DIRECT TAX COLLECTIONS - ECONOMY

News: Net direct tax collections up 21.8% to ₹9.57 lakh crore

 

What's in the news?

       India’s net direct tax collections grew 21.8% to ₹9.57 lakh crore by October 9, surpassing over half of the Budget estimates for this year, with personal income tax revenues rising 32.5% and corporate taxes increasing 12.4%.

 

Key takeaways:

       Refunds held up in some cases over past tax dues and incorrect bank account details.

 

Direct tax:

       The tax that is levied by the government directly on the individuals or corporations are called direct taxes.

       The incidence and impact of the direct tax fall on the same person.

       They are progressive in nature.

       They are not related to inflation changes.

       Example: Income Tax, Corporation Tax and Wealth Tax.

 

Income Tax:

       Income tax is levied on the income of individuals, Hindu undivided families, unregistered firms and other associations of people.

       In India, the nature of income tax is progressive.

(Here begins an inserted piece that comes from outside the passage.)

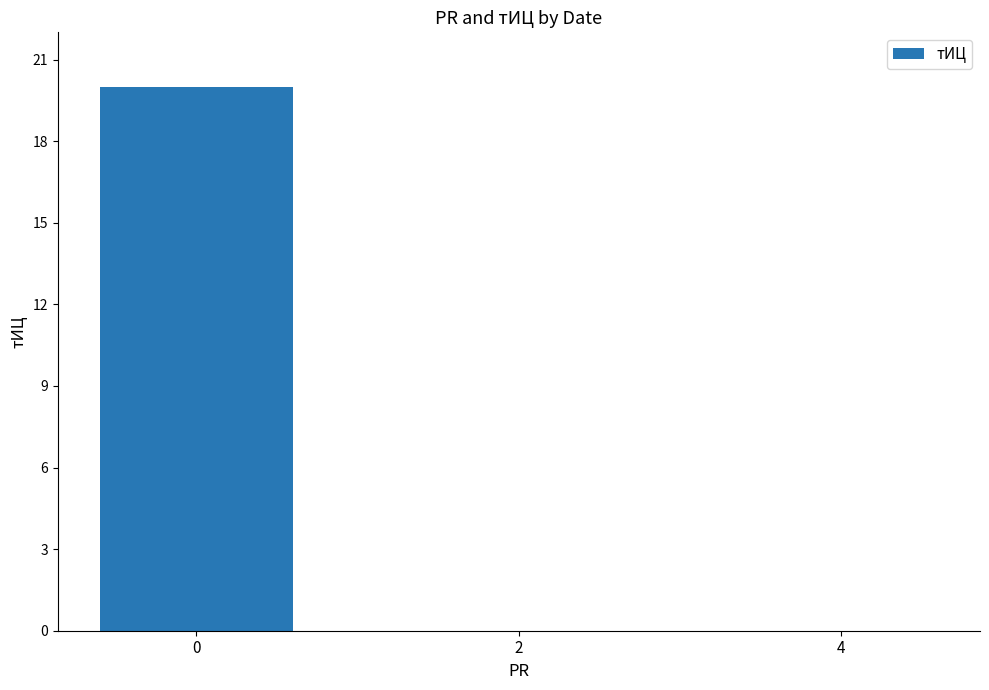

Reading left to right, extract all data points from this chart.

0=20	2=0	4=0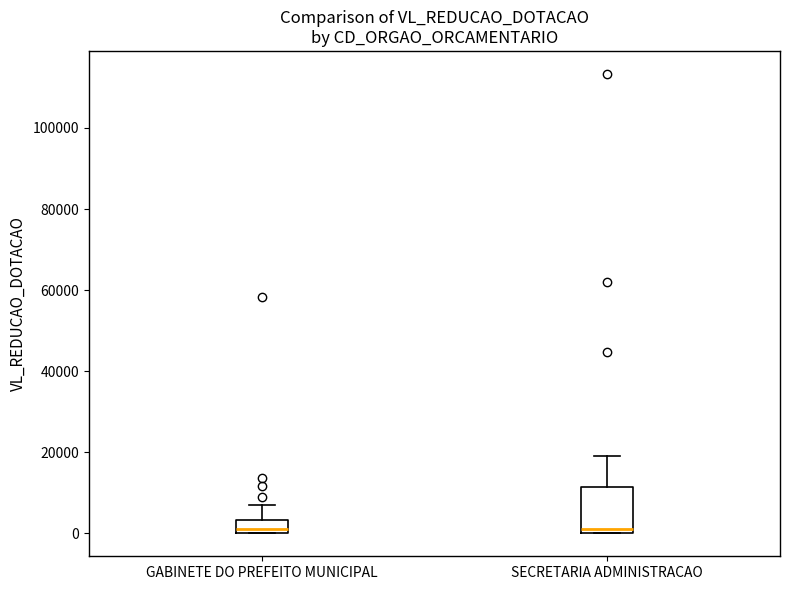

Where does the upper whisker of the box for GABINETE DO PREFEITO MUNICIPAL end on the y-axis? The values are not printed on the chart, so give them approximately, as read against the axis.

8000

       For taxation purposes, income from all sources is added and taxed as per the income tax slabs of the individual.

                

Corporation Tax:

       Corporation tax levied on the income of corporate firms and corporations.

       For taxation purposes, a company is treated as a separate entity and thus must pay a separate tax different from the personal income tax of its owner.

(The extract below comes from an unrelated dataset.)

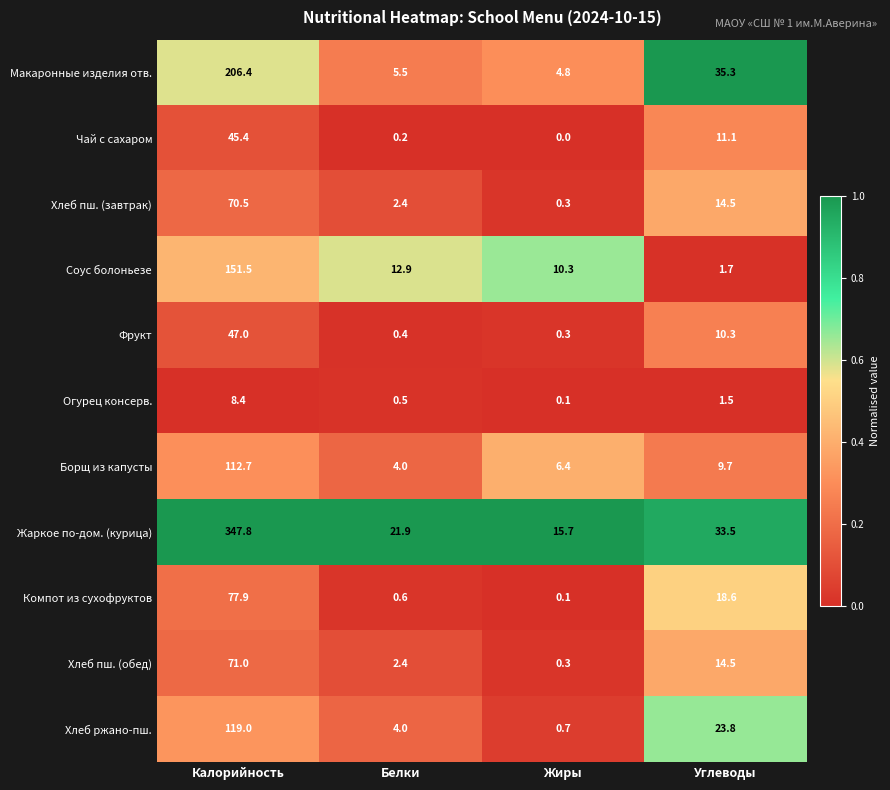

How many data points does each series have?

4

       Companies both public and private which are registered in India under the Companies Act 1956 are liable to pay corporate tax.

       The government divides it between two sub-categories such as follows.

       Domestic company [Section 2(22A)]:

       An Indian company (i.e. a company formed and registered under the Companies Act,1956) or any other company which, in respect of its income liable to tax, under the Income Tax Act, would have to pay the tax.

       A domestic company may be a public company or a private company.

       Foreign company [Section 2(23A)]:

       A company whose control and management are situated wholly outside India, and which has not made the prescribed arrangements for declaration and payment of dividends within India.

       The government has reduced the corporate tax rate from 30% to 22% for existing companies, and from 25% to 15% for new manufacturing companies.